For all of you, whether eaten or extirpated
I plan to spend the rest of my life on my knees.
—Maxine Kumin, “An Insider’s View of the Garden,” 1996
The summer day became vast and opalescent with twilight. The calming and languid scent of manure came slowly to meet her as she passed through the back gate and went out to the pasture among the mounds of wild roses. “Daisy,” she had only to say once, in her quietest voice, for she felt very near to the cow.

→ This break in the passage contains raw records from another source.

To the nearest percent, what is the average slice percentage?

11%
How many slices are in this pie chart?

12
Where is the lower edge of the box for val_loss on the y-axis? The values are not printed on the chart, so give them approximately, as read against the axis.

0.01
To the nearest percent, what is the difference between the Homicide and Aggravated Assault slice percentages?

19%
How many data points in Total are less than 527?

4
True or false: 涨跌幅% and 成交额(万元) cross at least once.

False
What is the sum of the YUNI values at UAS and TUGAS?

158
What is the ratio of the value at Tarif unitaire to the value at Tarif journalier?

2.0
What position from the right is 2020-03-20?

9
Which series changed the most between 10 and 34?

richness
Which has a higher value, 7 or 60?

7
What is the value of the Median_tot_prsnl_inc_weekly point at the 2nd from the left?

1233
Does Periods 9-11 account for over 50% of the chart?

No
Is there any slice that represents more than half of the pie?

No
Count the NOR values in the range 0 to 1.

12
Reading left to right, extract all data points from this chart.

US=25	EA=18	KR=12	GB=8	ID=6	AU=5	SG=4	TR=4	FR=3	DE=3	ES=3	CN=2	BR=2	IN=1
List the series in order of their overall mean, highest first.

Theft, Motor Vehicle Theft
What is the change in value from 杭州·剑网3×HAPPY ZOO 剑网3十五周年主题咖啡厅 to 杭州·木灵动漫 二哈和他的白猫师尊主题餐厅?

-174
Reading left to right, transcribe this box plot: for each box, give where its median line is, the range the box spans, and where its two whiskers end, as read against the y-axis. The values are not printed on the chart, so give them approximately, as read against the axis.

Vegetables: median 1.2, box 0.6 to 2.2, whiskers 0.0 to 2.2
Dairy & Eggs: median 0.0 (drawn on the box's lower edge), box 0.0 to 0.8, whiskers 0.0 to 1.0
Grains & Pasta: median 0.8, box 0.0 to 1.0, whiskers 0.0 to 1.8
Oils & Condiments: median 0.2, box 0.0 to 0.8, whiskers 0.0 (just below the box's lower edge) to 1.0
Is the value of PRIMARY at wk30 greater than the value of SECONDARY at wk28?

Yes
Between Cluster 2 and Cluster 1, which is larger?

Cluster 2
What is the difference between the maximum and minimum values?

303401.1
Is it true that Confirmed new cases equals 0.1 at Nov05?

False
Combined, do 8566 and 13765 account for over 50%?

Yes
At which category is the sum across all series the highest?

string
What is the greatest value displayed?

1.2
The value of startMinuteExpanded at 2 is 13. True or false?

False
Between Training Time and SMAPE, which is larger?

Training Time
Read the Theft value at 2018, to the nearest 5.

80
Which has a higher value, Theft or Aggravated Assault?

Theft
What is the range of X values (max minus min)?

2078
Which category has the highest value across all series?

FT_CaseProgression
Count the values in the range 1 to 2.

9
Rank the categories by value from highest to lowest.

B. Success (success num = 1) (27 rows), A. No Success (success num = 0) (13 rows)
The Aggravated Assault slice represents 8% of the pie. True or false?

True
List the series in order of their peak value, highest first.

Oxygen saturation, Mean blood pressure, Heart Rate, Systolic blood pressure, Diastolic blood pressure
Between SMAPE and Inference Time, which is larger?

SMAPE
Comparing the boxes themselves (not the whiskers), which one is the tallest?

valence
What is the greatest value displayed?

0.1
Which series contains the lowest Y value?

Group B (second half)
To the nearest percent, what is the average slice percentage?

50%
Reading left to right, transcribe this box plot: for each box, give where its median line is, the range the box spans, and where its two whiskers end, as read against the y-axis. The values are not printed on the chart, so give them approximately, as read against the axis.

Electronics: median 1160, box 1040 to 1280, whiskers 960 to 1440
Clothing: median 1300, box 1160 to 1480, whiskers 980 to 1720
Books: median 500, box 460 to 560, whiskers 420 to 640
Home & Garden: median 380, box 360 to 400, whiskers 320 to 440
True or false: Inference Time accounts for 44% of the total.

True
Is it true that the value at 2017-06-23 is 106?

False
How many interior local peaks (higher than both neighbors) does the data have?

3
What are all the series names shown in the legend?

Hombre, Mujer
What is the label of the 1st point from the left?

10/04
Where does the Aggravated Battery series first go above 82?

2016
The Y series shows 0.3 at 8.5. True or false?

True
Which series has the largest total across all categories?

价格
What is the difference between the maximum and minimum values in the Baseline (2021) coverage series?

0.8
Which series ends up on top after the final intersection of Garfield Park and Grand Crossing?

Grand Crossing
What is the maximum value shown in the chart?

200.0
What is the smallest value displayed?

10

There she walked, not even eating—Daisy, the small tender Jersey with her soft violet nose, walking and presenting her warm side. Josie bent to lean her forehead against her. Here the tears from her eyes could go rolling down Daisy’s shining coarse hairs, and Daisy did not move or speak but held patient, richly compassionate and still.
—Eudora Welty, “The Winds,” 1942
What a muddle I’ve been in with girls, in spite of all my headaches, insomnia, grey hair, despair. Let me count them: there have been at least six since the summer. I can’t resist, my tongue is fairly torn from my mouth if I don’t give in and admire anyone who is admirable and love her until admiration is exhausted. With all six my guilt is almost wholly inward, though one of the six did complain of me to someone.
—Franz Kafka, Journal, June 2, 1916
The nuclear subs are keeping sinister watch
while sun heat focuses on the cabbage-patch.
What weird weather can we expect this July?
Tornado, hail, some sort of freak tempest?
The bonfire month, and another storm brewing:
I hear it sing i’th’wind, and among the leaves.
But out here in the hot pastures of the west,
no Google goggling at our marginal lives,
there still are corners where a lark can sing.
—Derek Mahon, “The Seasons,” 2011
Thank heavens, the sun has gone in, and I don’t have to go out and enjoy it.
—Logan Pearsall Smith, Afterthoughts, 1931
Ah, summer, what power you have to make us suffer and like it.